Difficile de décrire ici plus précisément le projet qui nous a été présenté mais l’essentiel est là.
J’ai, vous l’avez compris, beaucoup de choses à reprocher à ce projet qui, malgré le fait qu’il a fallu plus de deux ans pour l’élaborer, a été bâclé et qui ressemble plus à une opération de propagande programmée qu’à une initiative animée par le souci de s’enquérir du bien-être de ces administrés.
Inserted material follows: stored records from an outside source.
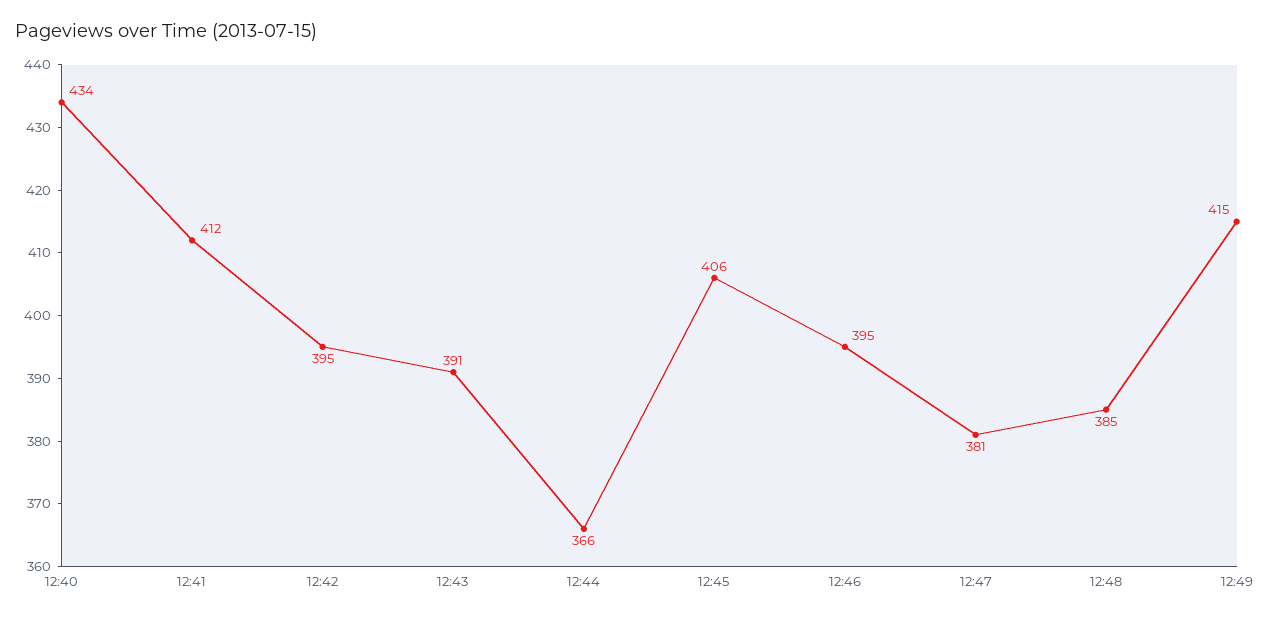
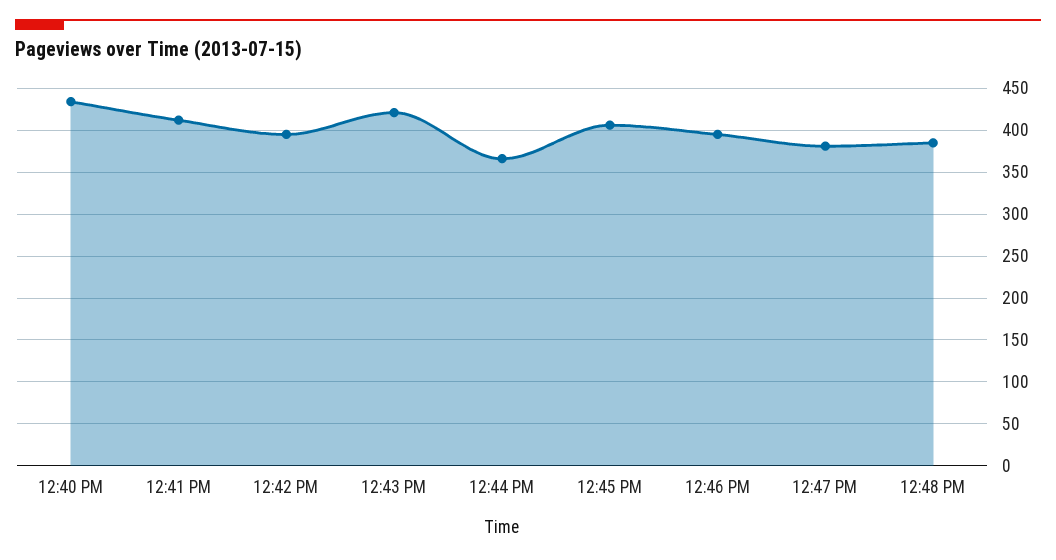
  {
    "12:40": 434,
    "12:41": 412,
    "12:42": 395,
-   "12:43": 391,
+   "12:43": 420,
    "12:44": 366,
    "12:45": 406,
    "12:46": 395,
    "12:47": 381,
-   "12:48": 385,
+   "12:48": 385
-   "12:49": 415
  }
Mon avis, c’est que lorsqu’on fait de tels aménagements, on doit les faire bien, quitte à en faire moins, pour ne pas avoir à les refaire dans quelques années et que, surtout, on doit en premier lieu élaborer un vrai plan d’aménagement global, avec un plan de financement à l’appui, et ce, en concertation avec la population.
Mais ce n’est que mon avis et si j’ai engagé cette démarche c’est pour que vous puissiez vous faire le votre et vous exprimer car c’est là que réside le fondement d’une réelle démocratie.